Sepertinya orang-orang itu adalah calon bodyguard yang disiapkan oleh ayahku. Mereka mengenakan pakaian serba hitam dan berbaris rapih di lapangan.

"Oh kalau itu rame karena lagi ada seleksi bodyguard." Jawab driver ayahku.

"Wah gila, aku tau kamu tajir. Tapi aku tidak menyangka kalau kamu se-tajir ini." Kata Brian yang se-daritadi masih mengagumi kemegahan rumahku.

Mobil kami pun akhirnya berhenti. Aku dan teman-temanku serta Kak Videl masuk ke dalam rumah lalu menaiki tangga untuk pergi ke kamarku.
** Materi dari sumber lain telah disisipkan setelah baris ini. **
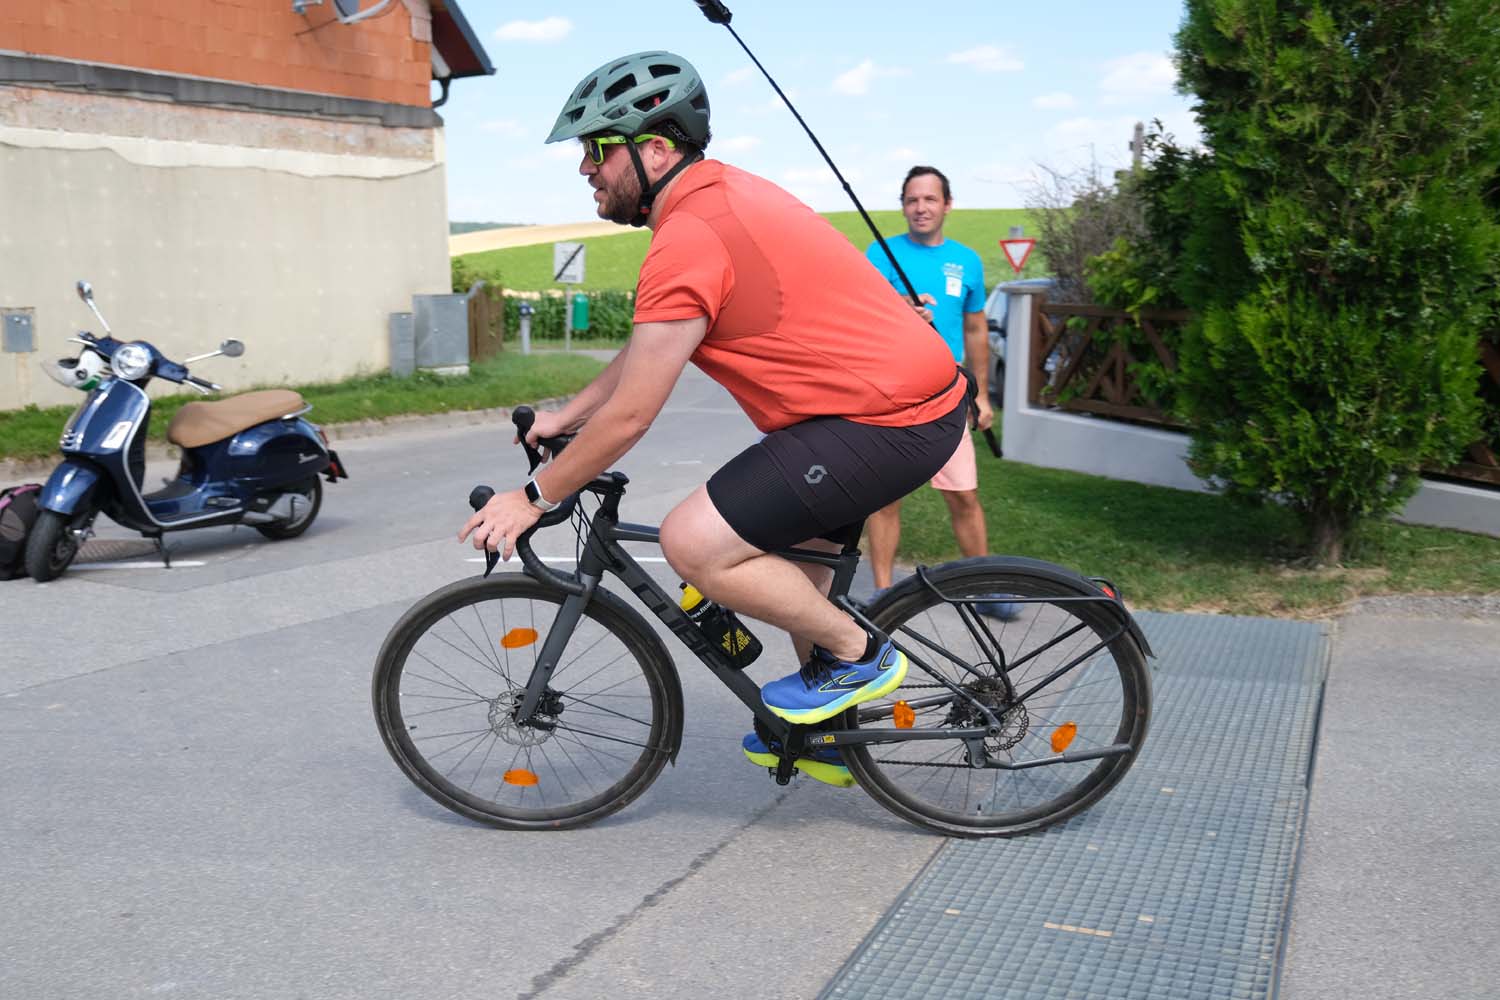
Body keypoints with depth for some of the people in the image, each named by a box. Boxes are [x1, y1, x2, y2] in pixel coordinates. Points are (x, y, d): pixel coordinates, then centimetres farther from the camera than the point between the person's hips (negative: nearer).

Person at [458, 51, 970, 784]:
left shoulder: (691, 237, -19)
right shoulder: (719, 194, 13)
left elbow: (629, 417, -16)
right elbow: (647, 346, 23)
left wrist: (534, 497, -4)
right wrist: (564, 416, 25)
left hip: (889, 420, -11)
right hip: (918, 392, 11)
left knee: (693, 543, -15)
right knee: (789, 546, 28)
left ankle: (857, 654, 2)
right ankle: (826, 730, 38)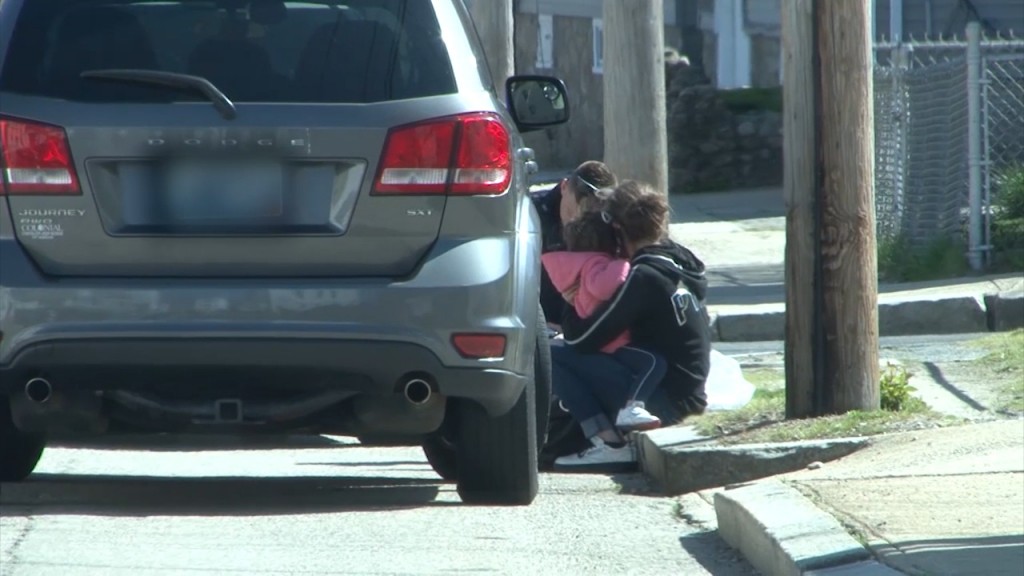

Belum sempat kami duduk untuk beristirahat sebentar, seorang pelayan datang mengetuk dan membuka pintu kamarku.

"Non, itu dipanggil bapak di depan." Kata pelayan itu.

"Ha? Ayah lagi di rumah?" Pikirku.

Aku pun turun dan menuju keluar diikuti kedua temanku dan Kak Videl yang sudah meletakkan tasnya terlebih dahulu di kamarku.

"Luna, coba kamu lihat. Ini beberapa bodyguard yang ayah siapkan untuk kamu." Kata ayahku sambil menunjuk kearah orang-orang yang tadi kami lihat di lapangan.

"Yah, kalau sebanyak ini apakah tidak berlebihan?" Tanyaku.

"Tentu saja tidak. Ini demi keselamatanmu juga. Bagaimana kalau nanti ada penculikkan yang kedua, ketiga dan seterusnya?" Ayahku masih tetap ngotot memberiku bodyguard.

"Konyol sekali." Suara itu datang dari belakang.

Aku kenal suara itu, suara itu adalah milik Kak Videl.

"Siapa itu?!" Kata ayahku marah.

"Saya yang tadi bicara." Jawab Kak Videl sambil berjalan dengan percaya diri mendekati ayahku.

Brian dan Vira terlihat memasang ekspresi panik di wajahnya. Aku pun juga sama. Aku takut nanti malah ayah dan Kak Videl yang berantem.

Si Tom & Jerry saja sudah membuatku pusing. Sekarang tambah Kak Videl yang membuat masalah.